Воздвигнем, как Покойнику, алтарь Земли и Проса
И будем жертвы приносить ему зимой и летом".
Однако, слова эти покоробили даоса,
Ученикам сказал он, что он думает об этом:
- "Ведь действовать когда эфир весенний начинает,
И солнце согревает всё лучами золотыми,
Растут все травы, осенью плоды все созревают,
Разве весна и осень не должны все быть такими?
Всё это - естественное природы проявленье.
Они мне жертвы приносить хотят среди достойных,
Безумствуя, упрямятся в своём благом стремленье,
Пытаясь записать имя моё среди покойных.
Я слышал, что живёт мудрец, стеною ограждаясь
От всех, и как покойник всего мира сторонится,
Народ простой не ведает, к нему как обратиться,
И молится, всё жертвы принести ему пытаясь.
Но разве стать могу я образцом для подражанья,
Я помню Лаоцзы слова и их буду держаться".

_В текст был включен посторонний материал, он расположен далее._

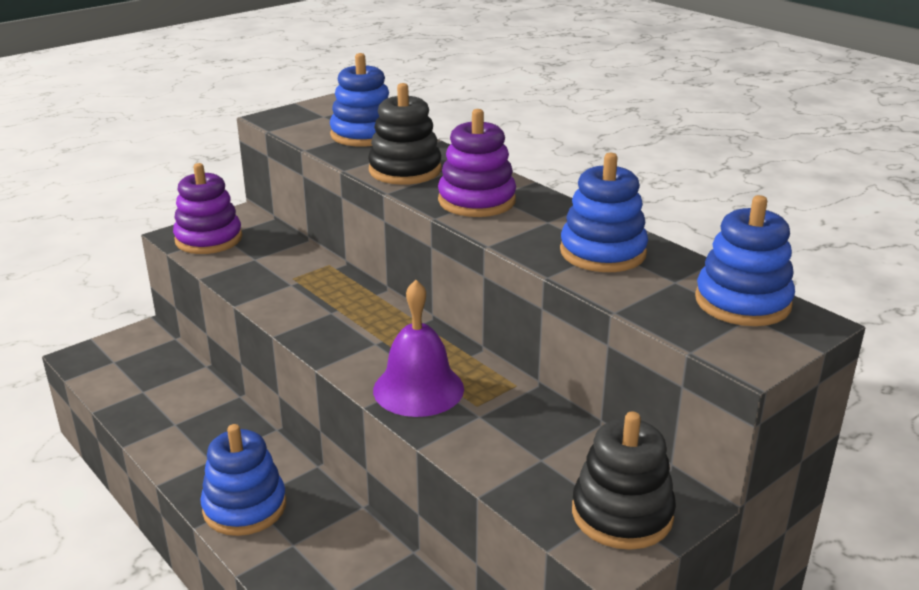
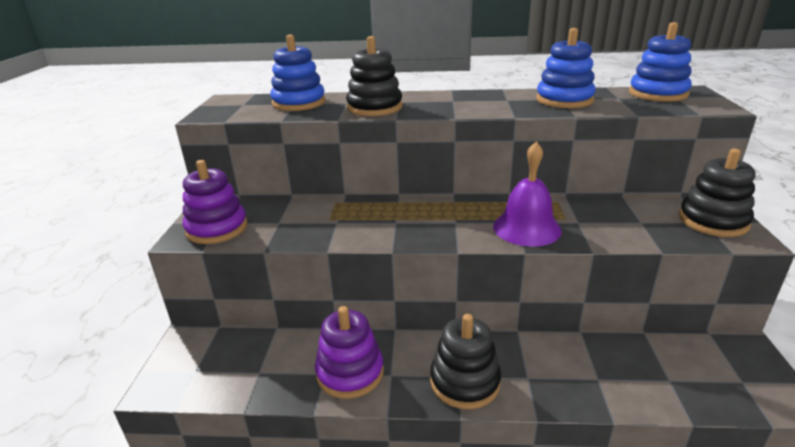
camera: 45 degrees left, 0 degrees up
blue stacking toy [200,424,286,536] -> black stacking toy [430,314,501,410]
purple stacking toy [438,109,516,217] -> purple stacking toy moved to [315,306,384,399]

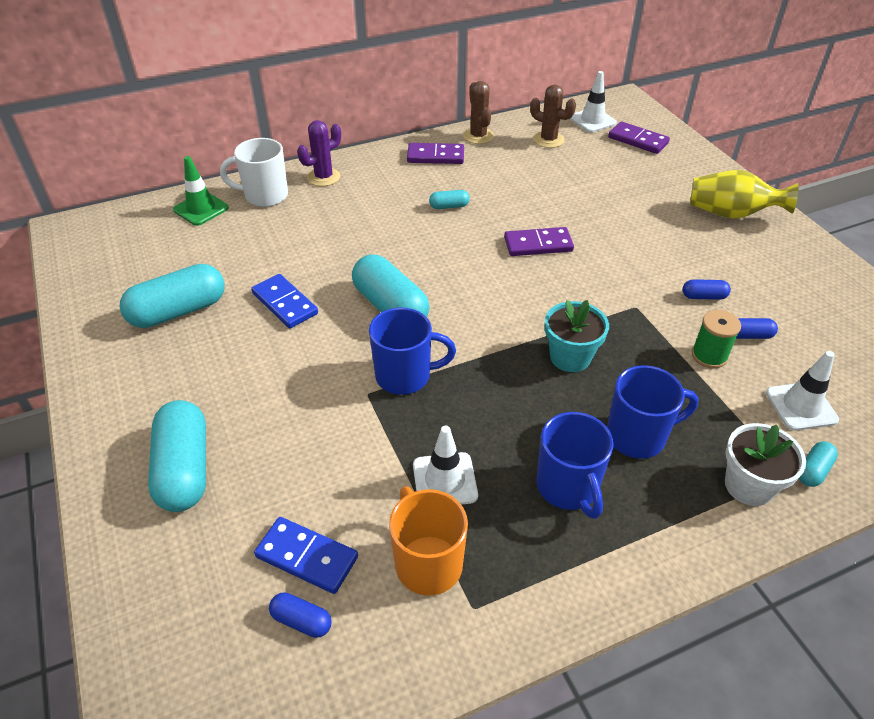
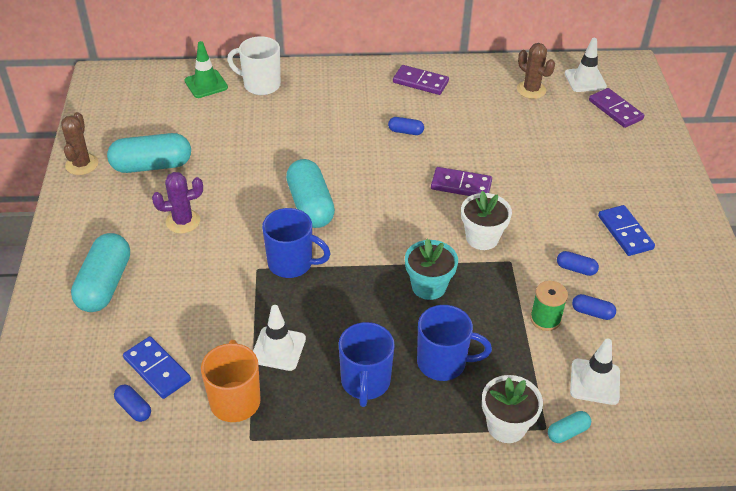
camera: 20 degrees right, 0 degrees up
blue domino [251,274,318,328] -> blue domino moved to [598,205,655,256]
purple cactus [297,120,341,186] -> purple cactus moved to [152,172,203,233]
turquoise capsule [429,190,470,209] -> blue capsule [388,117,424,135]
brown cactus [463,81,494,144] -> brown cactus moved to [61,112,98,175]
yellow vase [690,170,799,219] -> none
none -> white flower pot [461,191,512,250]

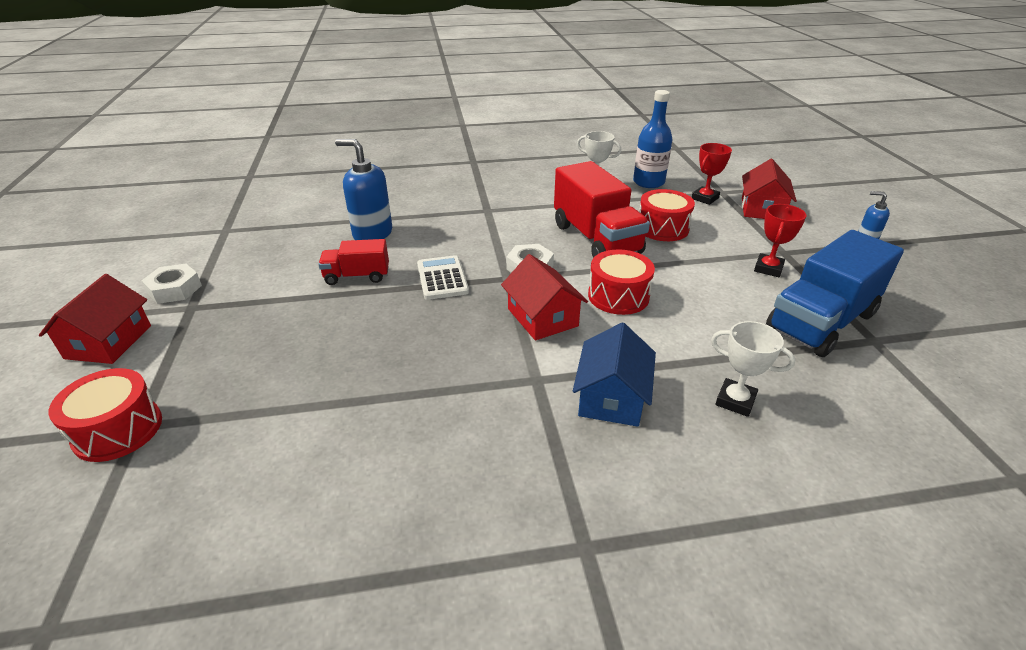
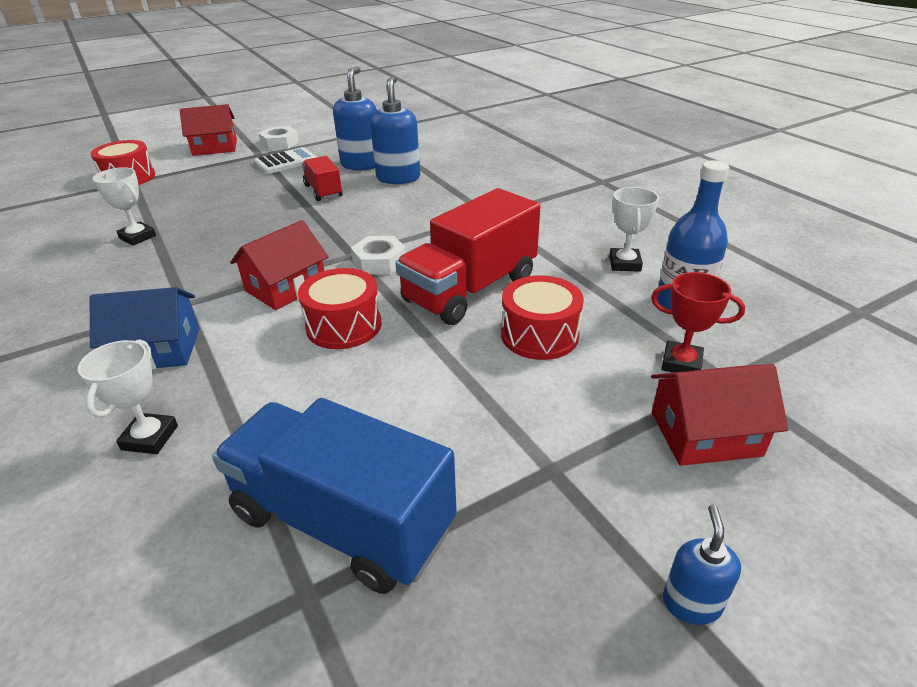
camera: 70 degrees right, 0 degrees up
white calculator [417,255,469,300] -> white calculator moved to [254,147,317,174]
red trophy [754,204,806,277] -> none
none -> white trophy [93,167,156,246]
none -> blue soap dispenser [333,67,377,170]

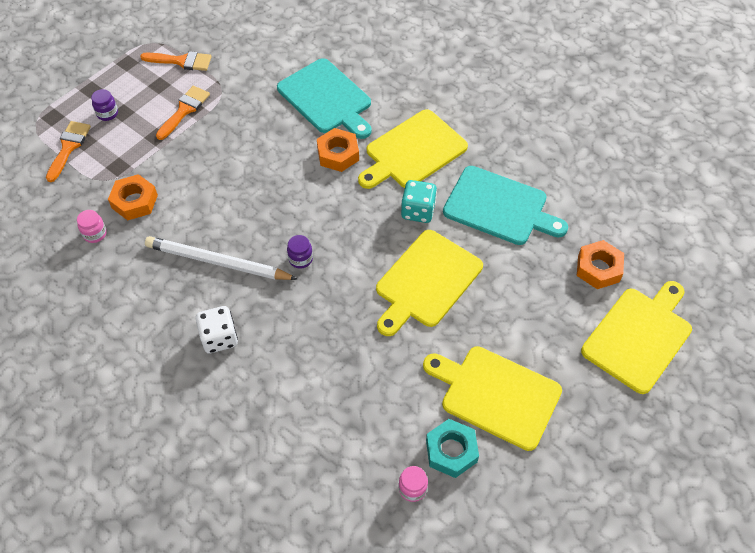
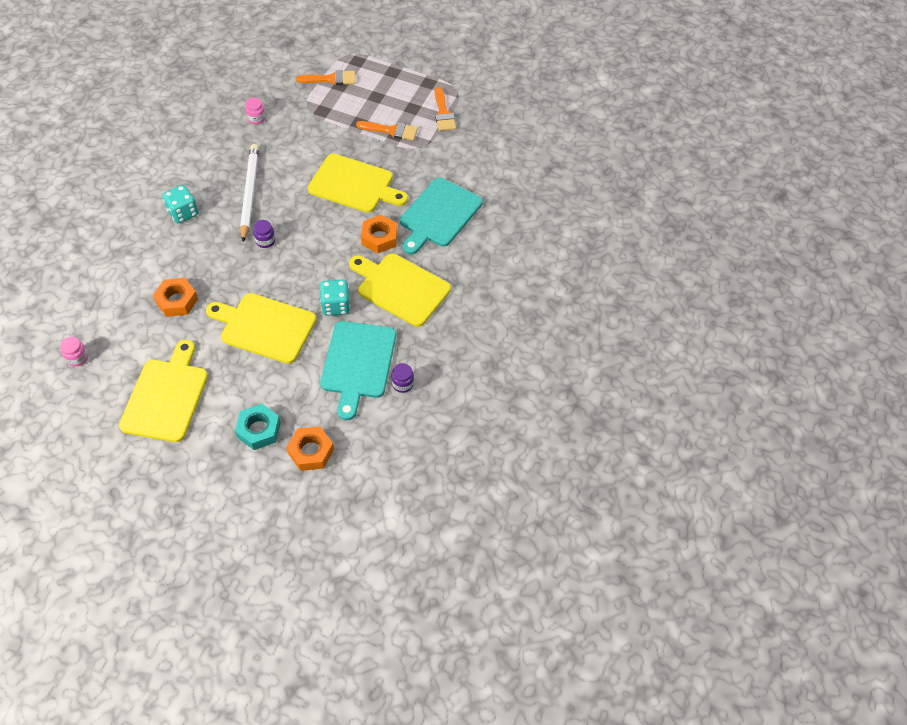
camera: 70 degrees right, 0 degrees up
purple jar [91,89,118,121] -> purple jar moved to [391,363,414,393]
orange nut [108,174,158,220] -> orange nut moved to [153,278,198,317]
white dice [196,306,238,354] -> turquoise dice [162,185,199,224]
turquoise nut [426,419,479,478] -> turquoise nut moved to [235,404,281,450]
yellow cutting board [581,281,692,394] -> yellow cutting board moved to [308,153,408,213]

Ученики же, слушая его переживанья,
Сказали: "От награды не должны вы отказаться.
Огромной рыбе ведь в канаве трудно повернуться
И зверю крупному за кочкой не найти спасенья,
Канава хитрой лишь лисице может приглянуться,
А оборотень за кочкой найдёт уединенье.
Дела способным почитаемые поручали,
Достойные же добрых от несчастий ограждали,
Так Ограждающий и Высочайший (2) поступали,
Так почему же вы народу в малом отказали"?
Гэнсан учеников своих со снисхожденьем слушал,
Сказав: "Величиной с повозку зверь покинет горы,
И, в одиночестве живя, не избежит ловушек,
Ему на ровном месте стать врагом могут просторы.
Большая рыба, что суда в море глотать способна,
Попав на мель, для муравьём и крабов станет пищей,
Любое существо живёт там, где ему удобно,
Поэтому-то высоту все птицы, звери ищут,
А черепахи неустанно к глубине стремятся,
И человек, чтоб жизнь свою спасти, и чтоб продлиться,
Скрывается в местах тех, можно где уединяться,
Желая от опасных всех событий сохраниться.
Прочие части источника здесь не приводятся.